-- SUPPLIED ENTRIES follows --

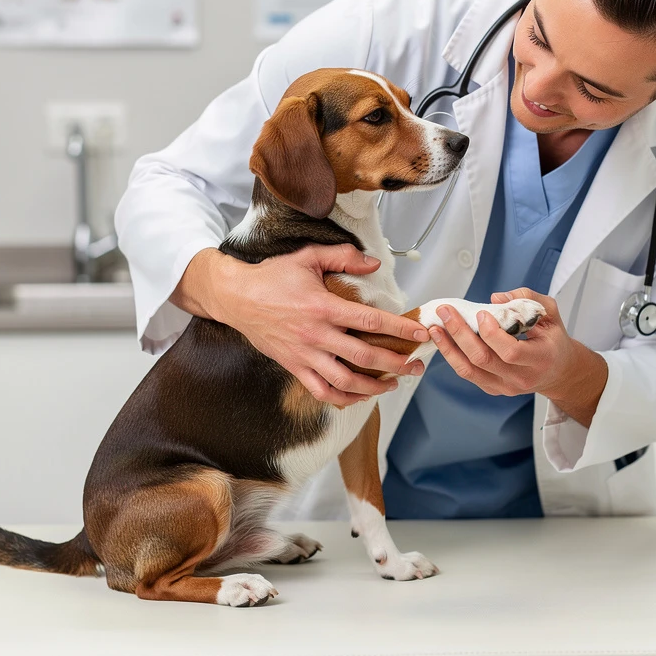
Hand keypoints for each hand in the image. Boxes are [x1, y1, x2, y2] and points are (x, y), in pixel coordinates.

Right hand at [173, 246, 429, 406]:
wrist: (235, 298)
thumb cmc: (272, 277)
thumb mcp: (308, 257)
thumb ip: (343, 257)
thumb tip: (375, 263)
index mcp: (323, 307)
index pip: (371, 321)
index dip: (399, 329)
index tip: (420, 334)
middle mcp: (316, 335)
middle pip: (364, 357)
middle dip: (396, 363)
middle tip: (416, 365)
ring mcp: (304, 355)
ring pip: (346, 381)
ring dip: (374, 386)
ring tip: (394, 383)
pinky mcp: (294, 367)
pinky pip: (322, 391)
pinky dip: (345, 398)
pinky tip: (361, 395)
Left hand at [429, 288, 608, 424]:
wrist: (558, 371)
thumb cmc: (553, 340)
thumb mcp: (550, 313)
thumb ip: (528, 299)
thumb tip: (496, 298)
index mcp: (540, 359)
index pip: (511, 352)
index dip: (492, 334)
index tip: (481, 313)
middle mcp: (521, 377)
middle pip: (484, 359)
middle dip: (460, 333)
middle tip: (446, 312)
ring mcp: (505, 386)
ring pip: (469, 370)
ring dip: (449, 347)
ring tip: (435, 327)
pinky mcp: (493, 388)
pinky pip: (467, 374)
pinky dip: (452, 356)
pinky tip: (443, 339)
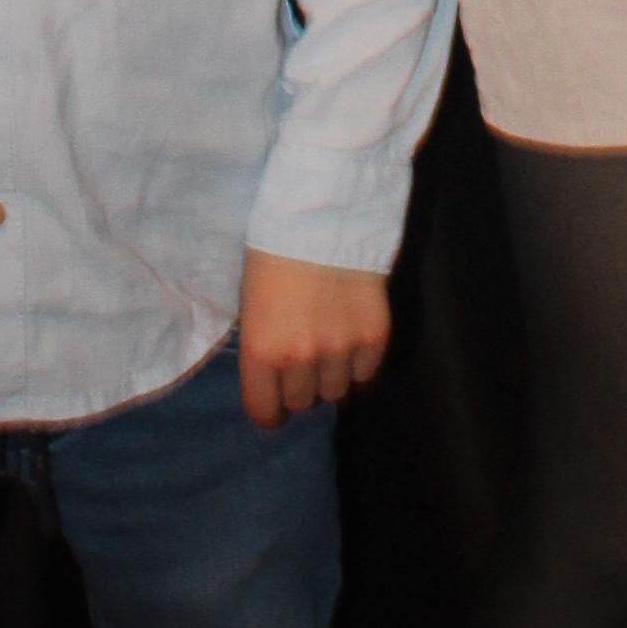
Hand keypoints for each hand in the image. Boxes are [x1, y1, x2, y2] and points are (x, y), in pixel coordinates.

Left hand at [238, 249, 390, 421]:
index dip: (270, 409)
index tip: (275, 402)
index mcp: (261, 350)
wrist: (324, 215)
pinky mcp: (374, 336)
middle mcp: (301, 359)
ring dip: (332, 376)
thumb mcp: (252, 304)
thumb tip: (276, 377)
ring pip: (337, 391)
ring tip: (330, 349)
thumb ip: (263, 346)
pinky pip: (367, 373)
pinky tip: (352, 341)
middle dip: (301, 387)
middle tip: (303, 363)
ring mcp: (341, 349)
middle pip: (303, 402)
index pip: (265, 412)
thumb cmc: (274, 253)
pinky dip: (359, 364)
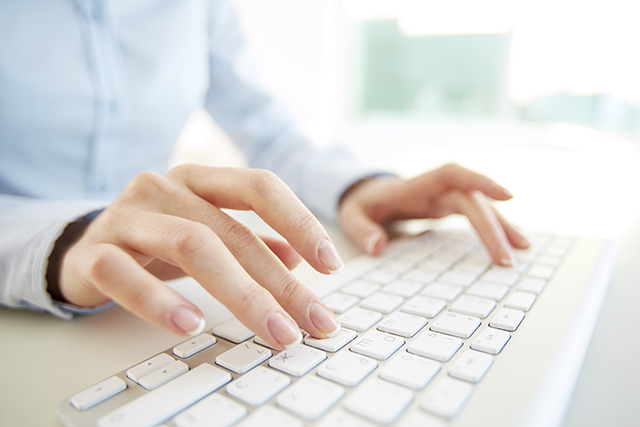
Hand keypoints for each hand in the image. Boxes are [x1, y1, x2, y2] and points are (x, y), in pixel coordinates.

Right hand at [58, 165, 341, 348]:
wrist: (82, 246)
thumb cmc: (156, 239)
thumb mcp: (207, 233)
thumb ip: (250, 240)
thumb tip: (298, 258)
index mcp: (198, 180)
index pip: (259, 186)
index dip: (300, 220)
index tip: (331, 262)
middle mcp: (164, 188)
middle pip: (232, 232)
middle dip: (280, 282)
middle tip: (313, 321)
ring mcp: (126, 217)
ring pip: (190, 246)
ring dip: (239, 294)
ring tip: (272, 331)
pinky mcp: (93, 252)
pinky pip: (124, 274)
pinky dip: (159, 302)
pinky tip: (191, 325)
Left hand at [338, 164, 529, 264]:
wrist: (365, 194)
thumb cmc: (361, 202)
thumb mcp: (351, 215)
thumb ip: (361, 229)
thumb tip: (376, 246)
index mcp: (416, 185)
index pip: (453, 174)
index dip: (480, 181)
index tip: (508, 196)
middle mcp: (436, 188)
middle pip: (472, 200)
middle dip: (493, 227)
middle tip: (507, 259)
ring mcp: (445, 197)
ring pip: (481, 206)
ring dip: (502, 225)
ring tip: (524, 249)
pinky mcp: (448, 207)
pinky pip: (477, 214)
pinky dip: (494, 227)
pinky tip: (511, 243)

-- SUPPLIED ENTRIES concluded --

» GOAL OF THE EXERCISE:
Whenever a line of the material holds the word "Left", copy it out.

» EXERCISE OUTPUT:
Left hand at [429, 288, 608, 424]:
Left hand at [238, 249, 390, 421]:
Left hand at [338, 164, 529, 264]:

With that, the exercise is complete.